“This is one hood and we have one common enemy”

NOVANEWS
 

Cf. the latest indi­ca­tors on total inequal­ity and total con­cen­tra­tion of wealth and corporate power:

The work, to be published in PloS One, revealed a core of 1318 companies with inter­lock­ing own­er­ships (see image). Each of the 1318 had ties to two or more other companies, and on average they were connected to 20. What’s more, although they rep­re­sented 20 per cent of global operating revenues, the 1318 appeared to col­lec­tively own through their shares the majority of the world’s large blue chip and man­u­fac­tur­ing firms — the “real” economy — rep­re­sent­ing a further 60 per cent of global revenues.

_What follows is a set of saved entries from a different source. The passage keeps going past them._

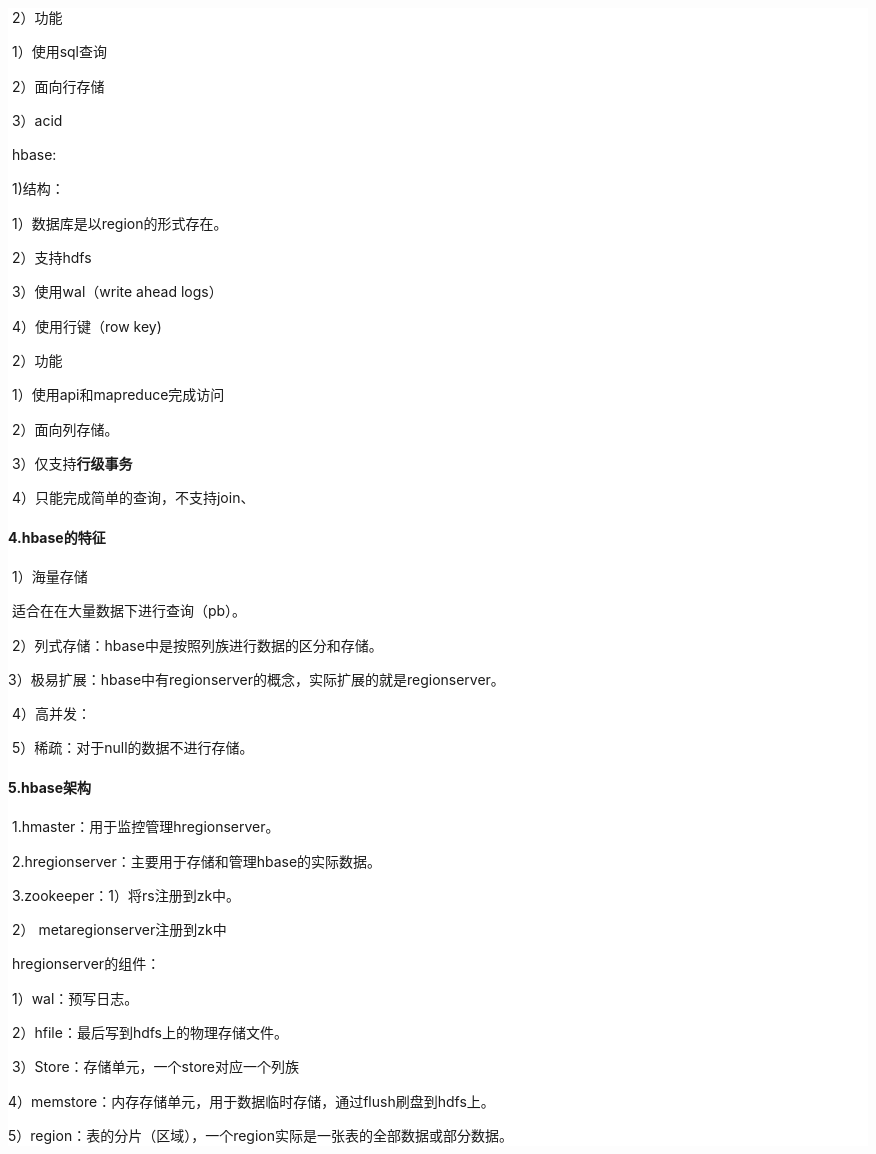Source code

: ​		2）功能

​			1）使用sql查询

​			2）面向行存储

​			3）acid

​	hbase:

​		1)结构：

​			1）数据库是以region的形式存在。

​			2）支持hdfs

​			3）使用wal（write ahead logs）

​			4）使用行键（row key)

​		2）功能

​			1）使用api和mapreduce完成访问

​			2）面向列存储。

​			3）仅支持**行级事务**

​			4）只能完成简单的查询，不支持join、

#### 4.hbase的特征

​		1）海量存储

​			适合在在大量数据下进行查询（pb）。

​		2）列式存储：hbase中是按照列族进行数据的区分和存储。

​		3）极易扩展：hbase中有regionserver的概念，实际扩展的就是regionserver。

​		4）高并发：

​		5）稀疏：对于null的数据不进行存储。

#### 5.hbase架构

​	1.hmaster：用于监控管理hregionserver。

​	2.hregionserver：主要用于存储和管理hbase的实际数据。

​	3.zookeeper：1）将rs注册到zk中。

​				  2） metaregionserver注册到zk中

​	hregionserver的组件：

​	1）wal：预写日志。

​	2）hfile：最后写到hdfs上的物理存储文件。

​	3）Store：存储单元，一个store对应一个列族

​	4）memstore：内存存储单元，用于数据临时存储，通过flush刷盘到hdfs上。

​	5）region：表的分片（区域），一个region实际是一张表的全部数据或部分数据。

When the team further untangled the web of ownership, it found much of it tracked back to a “super-entity” of 147 even more tightly knit companies — all of their ownership was held by other members of the super-entity — that con­trolled 40 per cent of the total wealth in the network. “In effect, less than 1 per cent of the companies were able to control 40 per cent of the entire network,” says Glat­tfelder. Most were financial insti­tu­tions. The top 20 included Barclays Bank, JPMorgan Chase & Co, and The Goldman Sachs Group.

Not only are companies which increase their stock-market cap­i­tal­iza­tion and create profits chiefly on the basis of financial manip­u­la­tion amongst the largest con­glom­er­ates in the world, they are the ones which own most of the other companies. We have moved from a world in which capital con­trolled labor by first hiring it, and then extract­ing value from it at the physical point of pro­duc­tion, at the factory or in the field, to a very different world. In this world, capital accu­mu­lates in large part through debt payments, extracted on a monthly basis, and various other ways of reducing the value of people’s holdings and effective income – for example, the manip­u­la­tion of the price of oil and other com­modi­ties, or through spiking the inflation rate, so that incomes no longer keep pace with inflation.

Another way of re-distributing social power in the form of capital has been inflating a housing bubble such that many people in the United States and elsewhere now have mortgages that are larger than the value of their homes. They will be in debt forever. What this amounts to in sum is a return to feudalism: taking income directly, or at a close remove, from workers or the lower-class and giving it to capital. Feudalism had its peasant wars. We have the global occupations.